Total channels: ~249,996 across 60+ universes of mapped data.

Yes, that is as absurd as it sounds.

🧠 Proxmox Cluster Running Multiple Virtual Machines

Dedicated instances power:

• Show routing

• API and REST endpoints

• The website

• Viewer interactions

• Automation scheduling

• CrowdCounter

• Debug dashboards

• And Joe’s late-night experiment projects that Chris learns about after they break something

On busy nights, the cluster handles thousands of requests without sweating.

(We sweat. The cluster doesn’t.)

🍓 Two Raspberry Pi 5s + One Pi 4 + One Pi 3 — All Powered by PoE

The Pi 5s run NVMe disks because SD cards simply couldn’t keep up with Joe’s ambition.

These Pis manage:

• Live show playback

• Network services

• Audio routing

• Custom triggers

• Show state

• Redundancy failovers

• All the things no one sees but everyone benefits from

Pi 3? Still here. Still trying. We love an underdog.

📡 FM Transmitter with Live I²C Telemetry

Yes, you can listen from your car.

Yes, it’s tightly synced.

No, we will not explain how many hours went into that sync.

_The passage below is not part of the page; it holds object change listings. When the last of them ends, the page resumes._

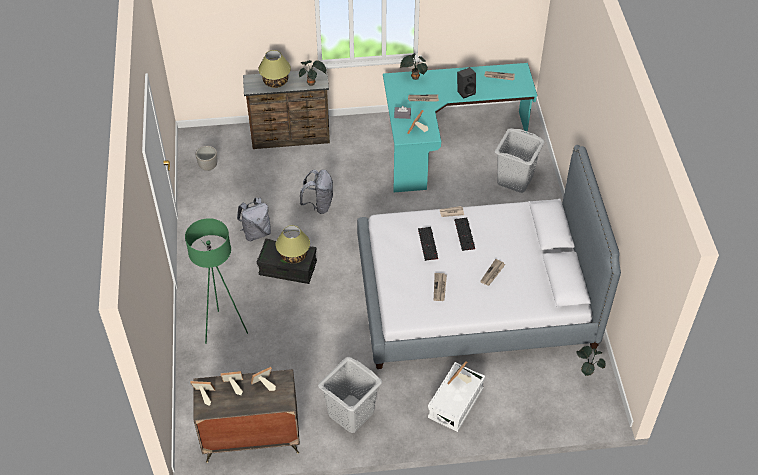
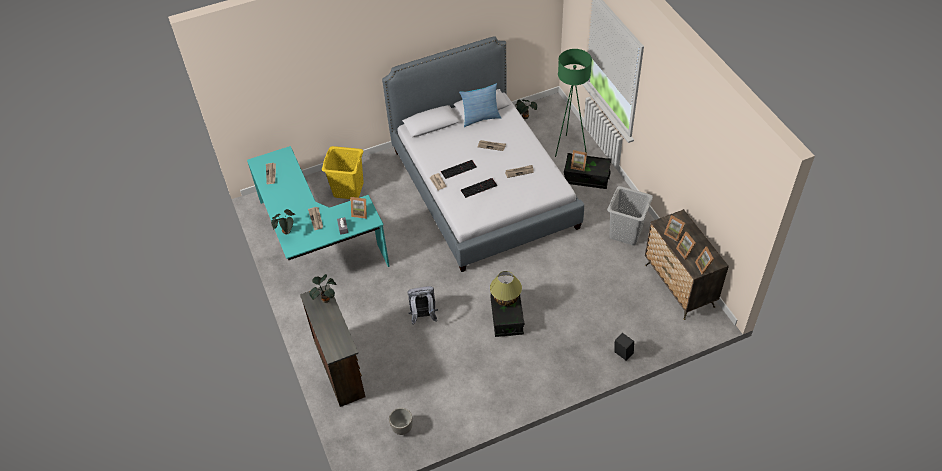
camera: 105 degrees left, 0 degrees up
(224, 329) = (590, 340): green floor lamp -> green floor lamp (569, 148)
(256, 232) = (474, 354): grey backpack -> none
(275, 81) = (331, 330): table lamp -> none
(455, 404) = (586, 178): white storage box -> black storage box
(466, 91) = (298, 192): black speaker -> black speaker (622, 354)
(515, 179) = (348, 189): grey laundry basket -> yellow laundry basket
(546, 275) = (480, 118): none -> pillow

(We lost count. And sleep.)

🔈 Automatic Speaker Synchronization Beta (New This Year!)

We’ve all been there — your song ends, the speaker cuts off, and someone sprints toward the button like it’s the Olympics.

Not anymore.

Now the system detects whether a requested song is still playing and extends speaker time automatically, so you can enjoy the whole track without running toward anything.

The speaker is finally… civilized.

📱 Live Streaming With Latency-Adaptive Sync Beta (New This Year!)

Joe hand-coded a streaming engine that adjusts audio timing on your phone to account for:

• network latency

• cell carrier delays

• internet jitter

• time dilation (probably)

So your phone audio matches the real-world show as closely as physics will allow.

If it drifts? Joe notices. Joe fixes. Joe does not rest.

🧵 1,000+ Feet of Power Cabling + 1,000+ Feet of Data Lines

If stretched end-to-end, it would run for several miles — creating the world’s least practical but most festive highway.

Each cable was hand-run, tested, retested, zip-tied, labeled, renamed, and occasionally sworn at.

🌐 Industrial Fiber-Backed Network Backbone

Most homes have Wi-Fi.

We have:

• fiber uplinks

• managed switches

• VLANs

• dedicated show networks

• broadcast domains

• and diagrams that scare visitors

• (and sometimes Chris)

🧮 CrowdCounter Technology

Anonymous, privacy-respecting estimation of how many people are nearby using purely RF signals.

On peak nights, hundreds of devices move through the detection zone.

It helps us understand visitor flow and keeps the neighborhood comfortable.

Also Joe really likes charts.

🔧 100% Hand-Built Everything

No kits.

No prefab props.

No plug-and-play anything.

It’s all:

• measured

• cut

• coded

• soldered

• welded

• wired

• configured

• zip-tied

• tested

• improved

• rebuilt

• and loved

by hand.

🕒 Uptime Metrics? Funny You Should Ask.

There is no “uptime.”

There is only Joe building, tweaking, testing, improving, optimizing, refactoring, rebuilding, tuning, and occasionally breaking things at 2AM.

If the show is running, it’s because he finally stepped away from the keyboard.

Chris would like the record to show he tries.